Stored data:
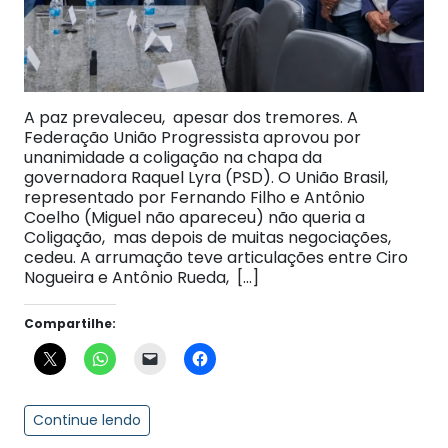
A paz prevaleceu, apesar dos tremores. A
Federação União Progressista aprovou por
unanimidade a coligação na chapa da
governadora Raquel Lyra (PSD). O União Brasil,
representado por Fernando Filho e Antônio
Coelho (Miguel não apareceu) não queria a
Coligação, mas depois de muitas negociações,
cedeu. A arrumação teve articulações entre Ciro
Nogueira e Antônio Rueda, […]
Compartilhe:
Continue lendo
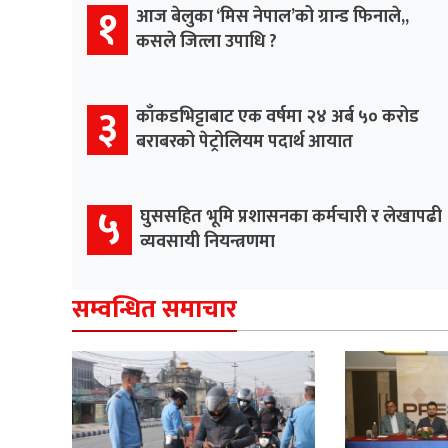
१
आज बेलुका ‘मिस नेपाल’को ग्रान्ड फिनाले,,
कसले जित्ला उपाधि ?
३
काँकडभिट्टाबाट एक वर्षमा २४ अर्ब ५० करोड
बराबरको पेट्रोलियम पदार्थ आयात
५
घुससहित भूमि प्रशासनका कर्मचारी र लेखापढी
व्यवसायी नियन्त्रणमा
सम्वन्धित समाचार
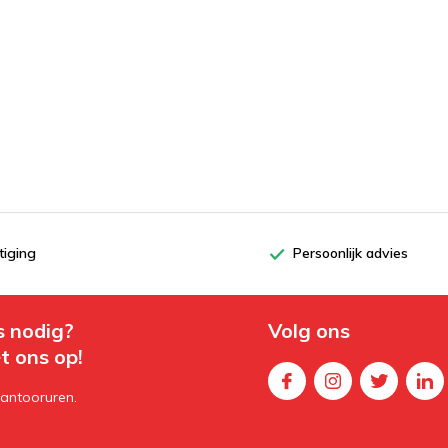
tiging
Persoonlijk advies
s nodig?
Volg ons
t ons op!
kantooruren.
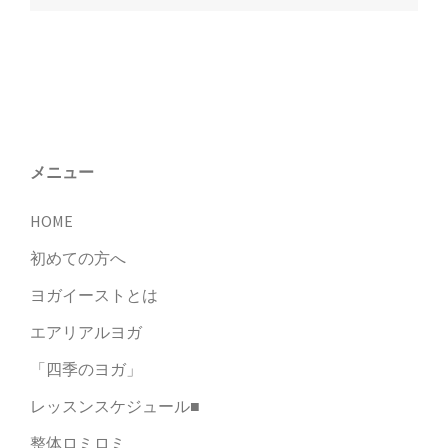
ー
シ
ョ
ン
メニュー
HOME
初めての方へ
ヨガイーストとは
エアリアルヨガ
「四季のヨガ」
レッスンスケジュール■
整体ロミロミ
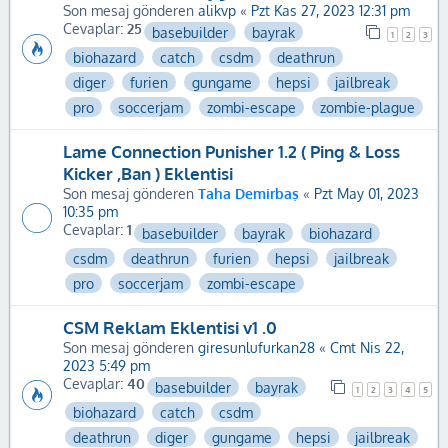
Son mesaj gönderen
alikvp
«
Pzt Kas 27, 2023 12:31 pm
Cevaplar:
25
basebuilder
bayrak
1
2
3
biohazard
catch
csdm
deathrun
diger
furien
gungame
hepsi
jailbreak
pro
soccerjam
zombi-escape
zombie-plague
Lame Connection Punisher 1.2 ( Ping & Loss
Kicker ,Ban ) Eklentisi
Son mesaj gönderen
Taha Demirbaş
«
Pzt May 01, 2023
10:35 pm
Cevaplar:
1
basebuilder
bayrak
biohazard
csdm
deathrun
furien
hepsi
jailbreak
pro
soccerjam
zombi-escape
CSM Reklam Eklentisi v1 .0
Son mesaj gönderen
giresunlufurkan28
«
Cmt Nis 22,
2023 5:49 pm
Cevaplar:
40
basebuilder
bayrak
1
2
3
4
5
biohazard
catch
csdm
deathrun
diger
gungame
hepsi
jailbreak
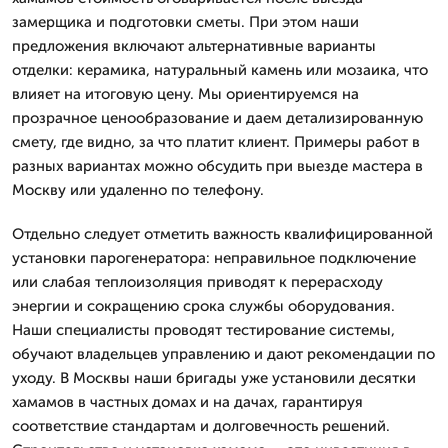
замерщика и подготовки сметы. При этом наши
предложения включают альтернативные варианты
отделки: керамика, натуральный камень или мозаика, что
влияет на итоговую цену. Мы ориентируемся на
прозрачное ценообразование и даем детализированную
смету, где видно, за что платит клиент. Примеры работ в
разных вариантах можно обсудить при выезде мастера в
Москву или удаленно по телефону.
Отдельно следует отметить важность квалифицированной
установки парогенератора: неправильное подключение
или слабая теплоизоляция приводят к перерасходу
энергии и сокращению срока службы оборудования.
Наши специалисты проводят тестирование системы,
обучают владельцев управлению и дают рекомендации по
уходу. В Москвы наши бригады уже установили десятки
хамамов в частных домах и на дачах, гарантируя
соответствие стандартам и долговечность решений.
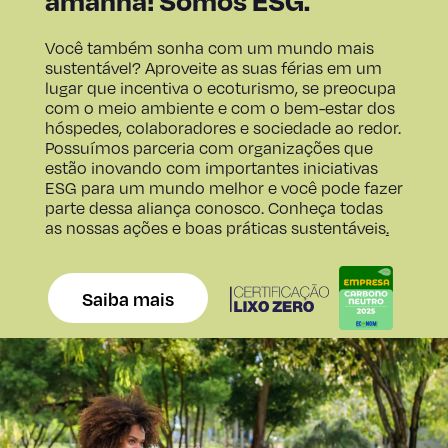
amanhã! Somos ESG.
rede e vista piscina
e/ou jardim.
Você também sonha com um mundo mais
sustentável? Aproveite as suas férias em um
lugar que incentiva o ecoturismo, se preocupa
com o meio ambiente e com o bem-estar dos
hóspedes, colaboradores e sociedade ao redor.
70m2 com 2 quartos, sala, varanda com rede e vist
Possuímos parceria com organizações que
piscina e/ou jardim.
estão inovando com importantes iniciativas
ESG para um mundo melhor e você pode fazer
parte dessa aliança conosco. Conheça todas
as nossas ações e boas práticas sustentáveis
.
SUÍTE TOPAZIO
90m2 com 2 quartos,
sala , varanda com
Saiba mais
rede e vista piscina
e/ou jardim.
90m2 com 2 quartos, sala , varanda com rede e vis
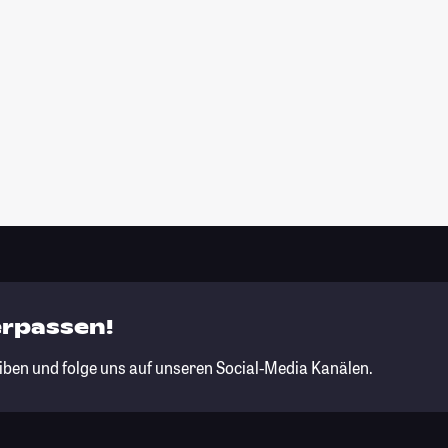
erpassen!
iben und folge uns auf unseren Social-Media Kanälen.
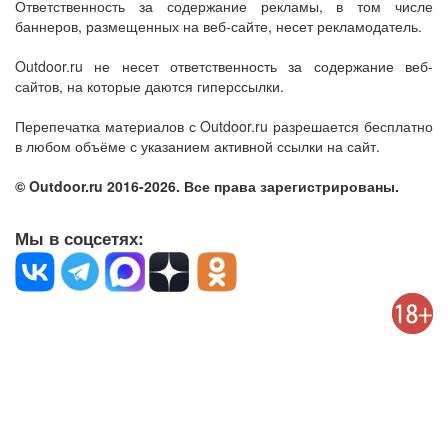
Ответственность за содержание рекламы, в том числе
баннеров, размещенных на веб-сайте, несет рекламодатель.
Outdoor.ru не несет ответственность за содержание веб-
сайтов, на которые даются гиперссылки.
Перепечатка материалов с Outdoor.ru разрешается бесплатно
в любом объёме с указанием активной ссылки на сайт.
© Outdoor.ru 2016-2026. Все права зарегистрированы.
Мы в соцсетях:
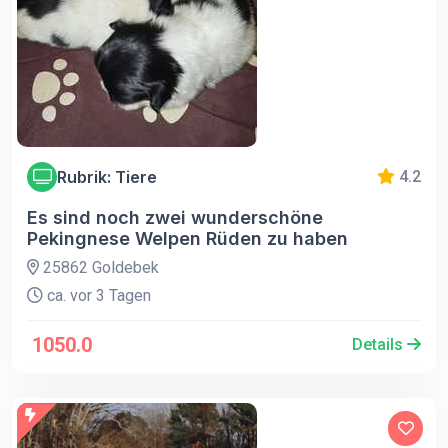
Rubrik: Tiere
4.2
Es sind noch zwei wunderschöne
Pekingnese Welpen Rüden zu haben
25862 Goldebek
ca. vor 3 Tagen
1050.0
Details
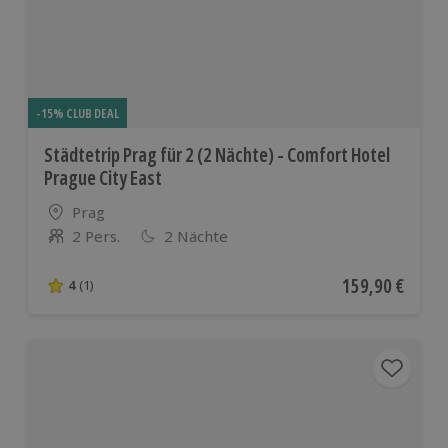
-15% CLUB DEAL
Städtetrip Prag für 2 (2 Nächte) - Comfort Hotel
Prague City East
Standort
Prag
2 Pers.
2 Nächte
Anzahl der Teilnehmer
Aktueller Preis
159,90 €
4
(1)
4 von 5 Sternen basierend auf 1 Bewertungen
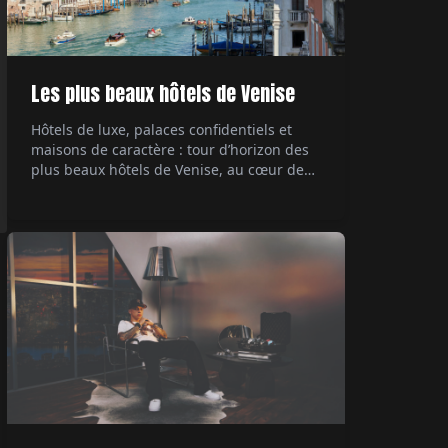
Les plus beaux hôtels de Venise
Hôtels de luxe, palaces confidentiels et
maisons de caractère : tour d’horizon des
plus beaux hôtels de Venise, au cœur de
ses palazzi emblématiques.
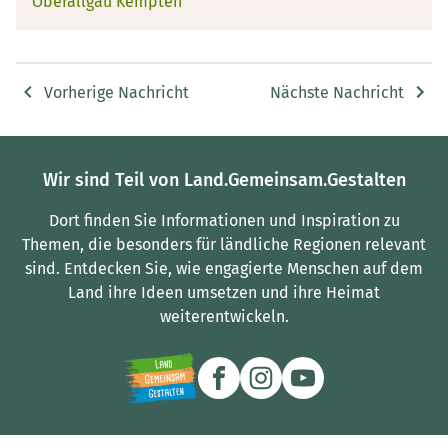
Oberallgäu Kempten
Vorherige Nachricht
Nächste Nachricht
Wir sind Teil von Land.Gemeinsam.Gestalten
Dort finden Sie Informationen und Inspiration zu
Themen, die besonders für ländliche Regionen relevant
sind.
Entdecken Sie, wie engagierte Menschen auf dem
Land ihre Ideen umsetzen und ihre Heimat
weiterentwickeln.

• Requirement
Print only the lines running from the one containing "ses palazzi emblématiques." to the end of the data above, exactly; include no pictures.

• Output for this task
ses palazzi emblématiques.
Oberallgäu Kempten
Vorherige Nachricht
Nächste Nachricht
Wir sind Teil von Land.Gemeinsam.Gestalten
Dort finden Sie Informationen und Inspiration zu
Themen, die besonders für ländliche Regionen relevant
sind.
Entdecken Sie, wie engagierte Menschen auf dem
Land ihre Ideen umsetzen und ihre Heimat
weiterentwickeln.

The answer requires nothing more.